(AIM A): Lay out the entries that follow the forum thread as a Markdown table with the columns Row and Line, starting at the line containing "class: Magnoliopsida" and ending at the final line of the entries. Number each row, and omit blank lines.

(PAGE):

▽

# Impresssions of life in rural Portugal



## rubytwo (Jun 22, 2015)

We're considering moving to rural Portugal. We're currently looking in the inland municipalities of the Coimbra district such as Gois, Arganil and Penacova. Does anyone have advice re theses areas or of expat life generally in rural Portugal?

We're learning Portuguese but have still got a long way to go right now.....


----------



## Maggy Crawford (Sep 18, 2010)

My biggest bugbear and one you should be prepared for is continual dog barking, night and day, no matter where you are. If you are likely to be disturbed or annoyed by this it will be a big problem.


----------



## travelling-man (Jun 17, 2011)

rubytwo said:


> We're considering moving to rural Portugal. We're currently looking in the inland municipalities of the Coimbra district such as Gois, Arganil and Penacova. Does anyone have advice re theses areas or of expat life generally in rural Portugal?
> 
> We're learning Portuguese but have still got a long way to go right now.....


Life in the central zone is great if you're retired or self employed but don't expect to find much if any employment here because there pretty much isn't any at all and what little there is gets offered to locals first. 

Nothing wrong with the areas you mention but it should be noted that Arganil is a begger of a town to into or out of......... there's lots of slow moving vehicles and precious little overtaking opportunities on that loooong and winding road. 

Oh and Maggy has it dead right about barking dogs and I'll add church bells to that list of virtual inescapables.


----------



## In 2 bikes (Apr 18, 2013)

It's pure bliss here..........and Penacova is minutes from me and is absolutely stunning. It even has beaches on the river that runs though it. The countryside is quiet all year long, the whole place is yours, except for the holiday season which is all of August and then it's still far, far quieter than Loch Lomond or The Lakes on any weekend.


----------



## rubytwo (Jun 22, 2015)

Thank you for the responses. 

Can you give me an idea of what to expect from Summer temperatures? For some reason I thought that a bit of altitude would result in cooler temperatures. However I was speaking to someone from Portugal who told me that inland and at altitude can actually be a lot hotter in Summer.......and humid?


Sent from my iPad using Tapatalk


----------



## travelling-man (Jun 17, 2011)

Usually low to mid 30s with the possibility of an occasional few days of 40 or slightly above. 

As for humidity, nowhere near as high here as I've experienced in many parts of Africa. - Humidity will generally increase as you get closer to the sea.

No matter if it's summer or winter, the key to being comfortable here is good insulation & heating & if you add air con then it's not a problem at all.


----------



## rubytwo (Jun 22, 2015)

travelling-man said:


> Usually low to mid 30s with the possibility of an occasional few days of 40 or slightly above.
> 
> As for humidity, nowhere near as high here as I've experienced in many parts of Africa. - Humidity will generally increase as you get closer to the sea.
> 
> No matter if it's summer or winter, the key to being comfortable here is good insulation & heating & if you add air con then it's not a problem at all.



Thanks for your response!


Sent from my iPad using Tapatalk


----------



## bambooo (Mar 19, 2014)

Hi rubytwo !
Welcome to the Forum 

I moved here at the end of February this year and have settled in the Vila Velha/Castelo Branco area , I have been an 'ex-pat' for some 15 years now first living in Spain for 8 years after leaving the UK in 2000 and the rest of the time I have spent traveling and working in South East Asia, So I have a broad experience of living in different Counties and situations .

△

(AIM B): Write what comes next in the forum thread about moving to rural Portugal, beginning right after its last sentence.

(MATERIAL PROVIDED):
▽

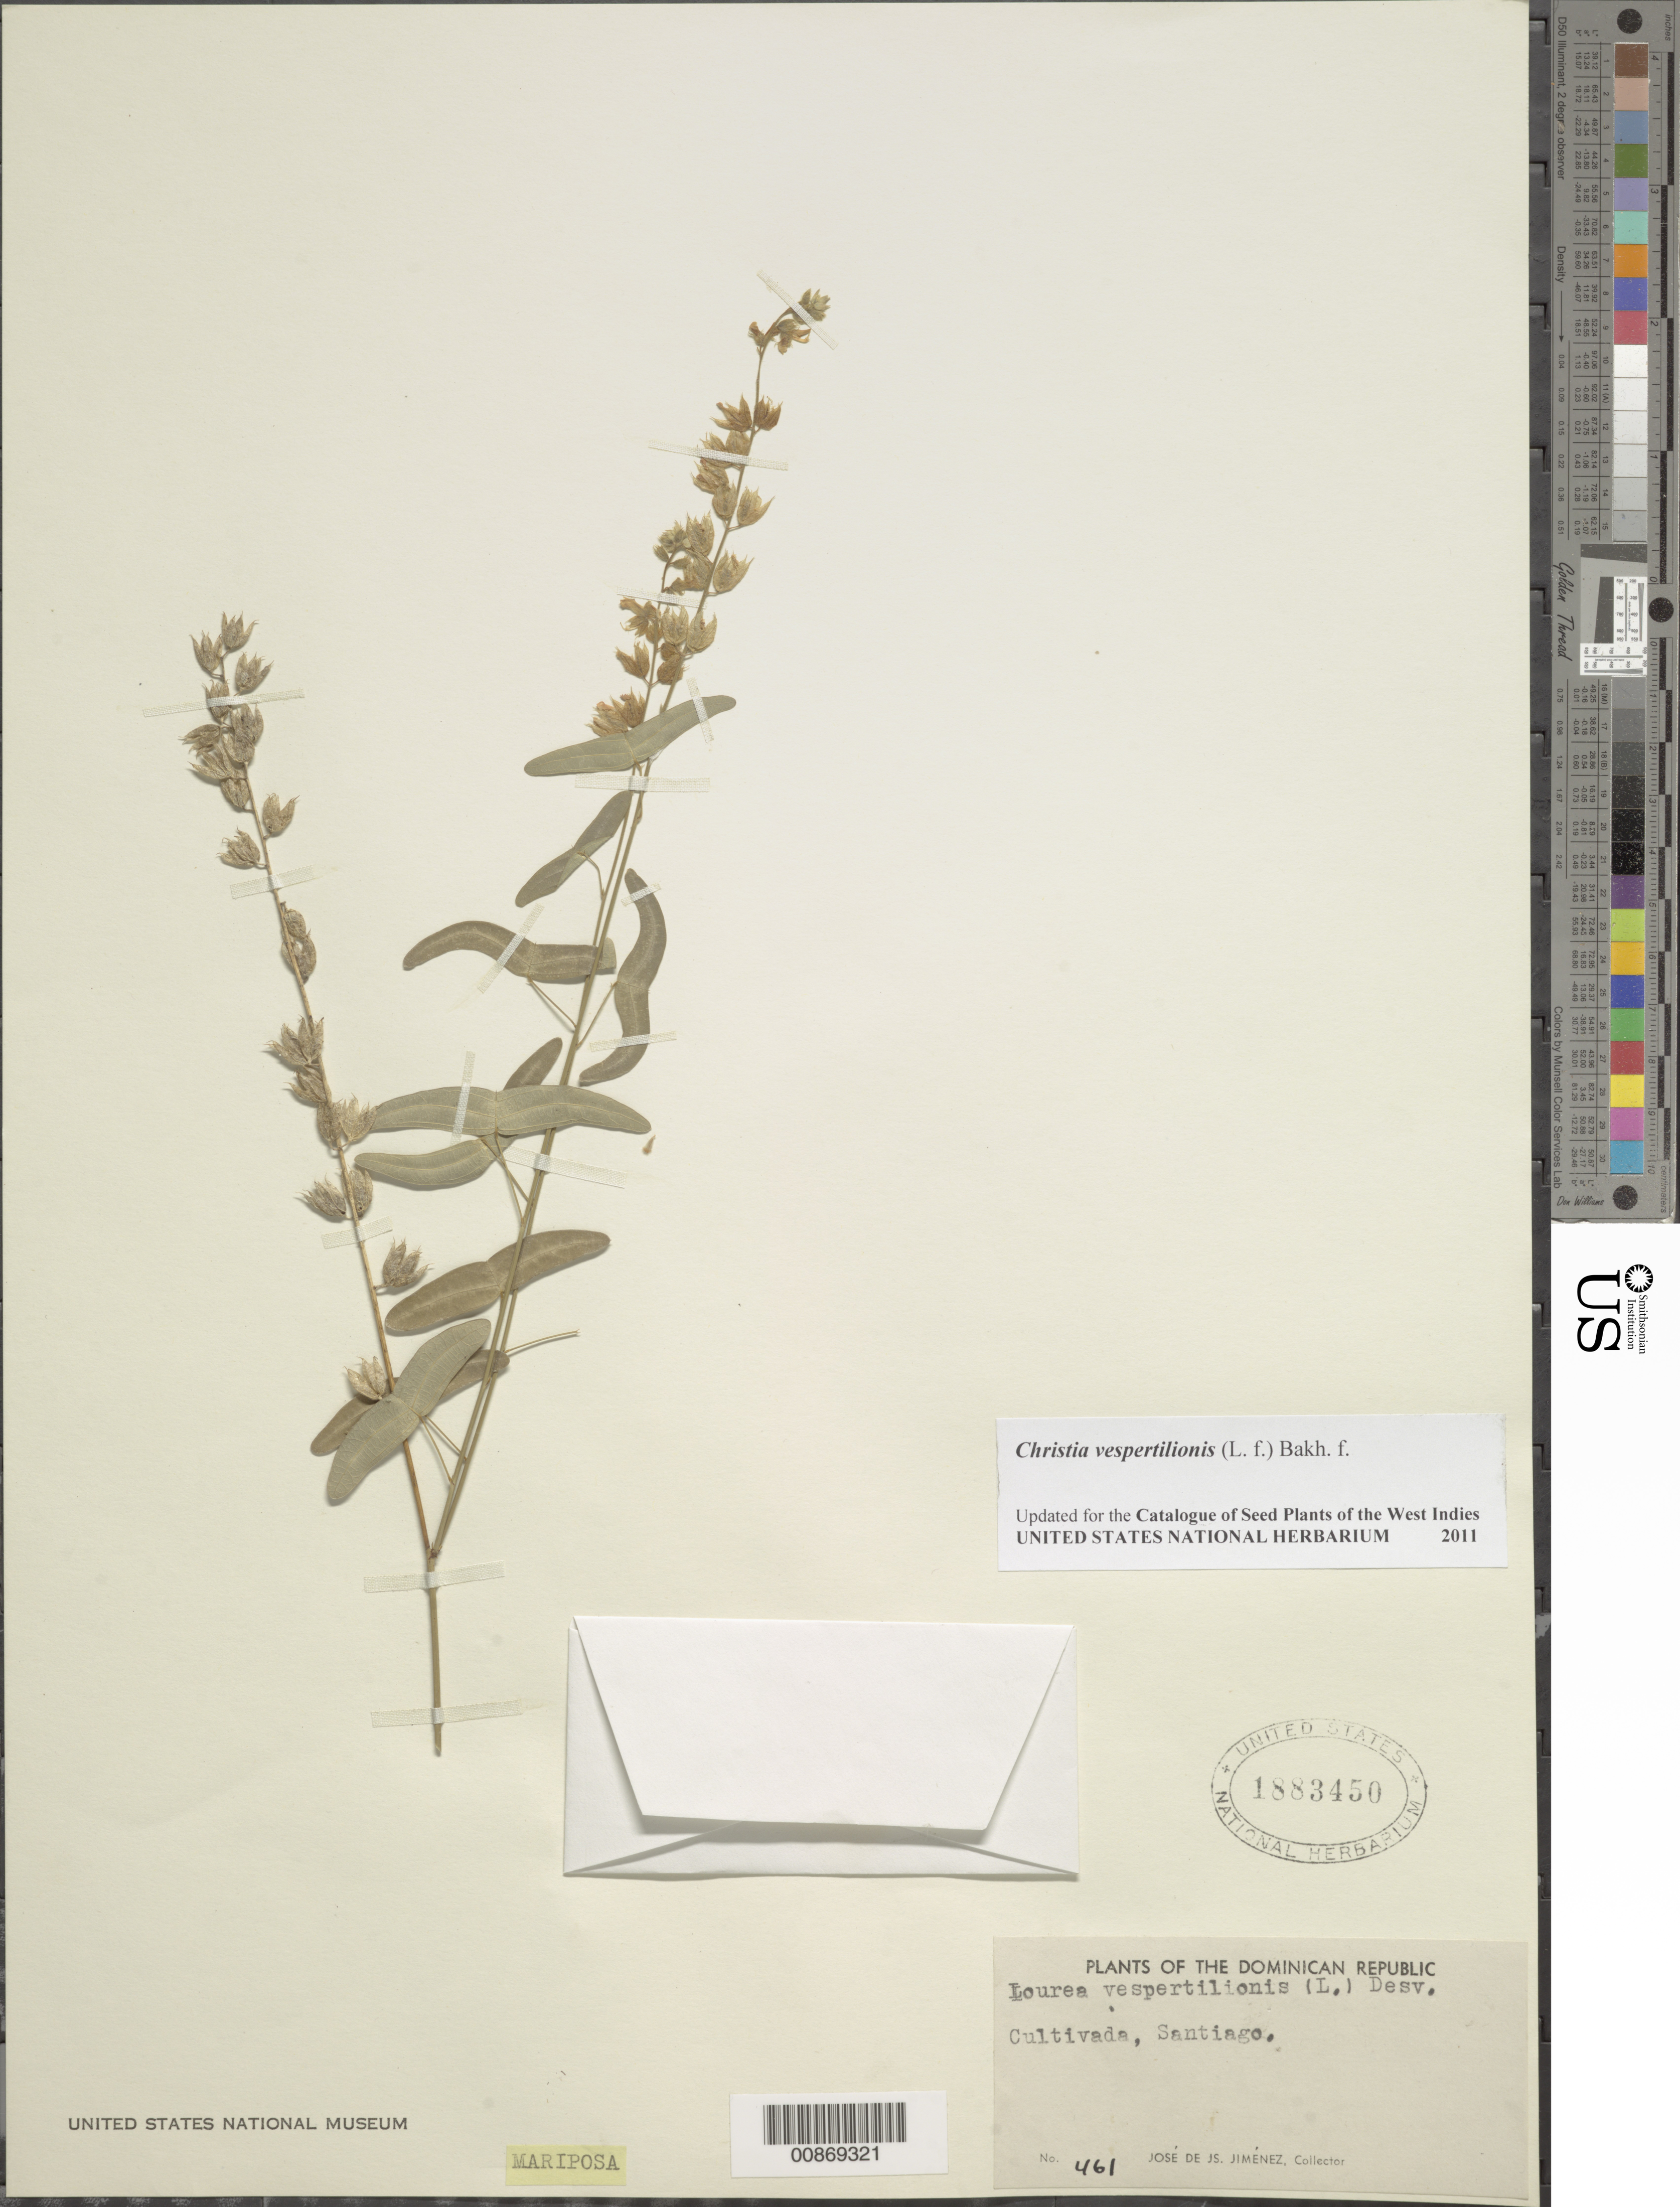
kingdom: Plantae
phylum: Tracheophyta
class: Magnoliopsida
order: Fabales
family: Fabaceae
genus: Christia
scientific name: Christia vespertilionis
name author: (L. f.) Bakh. f.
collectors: J. J. Jiménez Almonte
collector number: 461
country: Dominican Republic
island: Hispaniola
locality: Santiago.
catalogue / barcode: US 1883450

△

(EXERCISE ANSWER A):
| Row | Line |
|---|---|
| 1 | class: Magnoliopsida |
| 2 | order: Fabales |
| 3 | family: Fabaceae |
| 4 | genus: Christia |
| 5 | scientific name: Christia vespertilionis |
| 6 | name author: (L. f.) Bakh. f. |
| 7 | collectors: J. J. Jiménez Almonte |
| 8 | collector number: 461 |
| 9 | country: Dominican Republic |
| 10 | island: Hispaniola |
| 11 | locality: Santiago. |
| 12 | catalogue / barcode: US 1883450 |

(EXERCISE ANSWER B):
The locals in this area have been so very friendly and welcoming even though we are 1Km from the town and have no near neighbors , our builders have been a joy to work with and they have brought a constant stream of fresh veggies , fruits and home made cakes and deserts all summer long and I mean an endless supply , 

I can honestly say this is one of the most friendliest places I have ever lived and my Wife and I are so glad we chose this location especially as we have the 'portas De Rodao' and the River Tejo in our 'Back Garden'

My advice is to visit for as long as you can and dont set your sights on just one area in Particular , unless you already know it of course , have a good look around and try to figure out what you want and dont want from where you will live, what your needs are and then try to find the best place that suits you .

Good luck in your search


----------



## andycastle (Mar 30, 2015)

Lots of micro climates in Portugal, but generally inland i.e. Tomar can get very hot, ie 40+. Same goes for the Alentego , where , if I recall, the highest temp ever was recorded around 50 c I think.

For my penny worth the best overall climate (humidity, heat, dew point etc.) is around Lisbon, Silver Coast and Blue Coast.

I am on the Lisbon Coast and its been superb all summer (April to now)


----------



## rubytwo (Jun 22, 2015)

andycastle said:


> For my penny worth the best overall climate (humidity, heat, dew point etc.) is around Lisbon, Silver Coast and Blue



Thank you. How about up in the District of Viana Do Castelo . Although IV notice,d that ,even up that way, the inland temps climb during summer....


Sent from my iPad using Tapatalk


----------



## bambooo (Mar 19, 2014)

Hi Rubytwo !
Not sure about that area but looking at how far North it is I would imagine cooler , maybe this weather site can help you 
http://www.weather.com/weather/today/l/POXX0028:1:PO


----------



## rubytwo (Jun 22, 2015)

bambooo said:


> Hi Rubytwo !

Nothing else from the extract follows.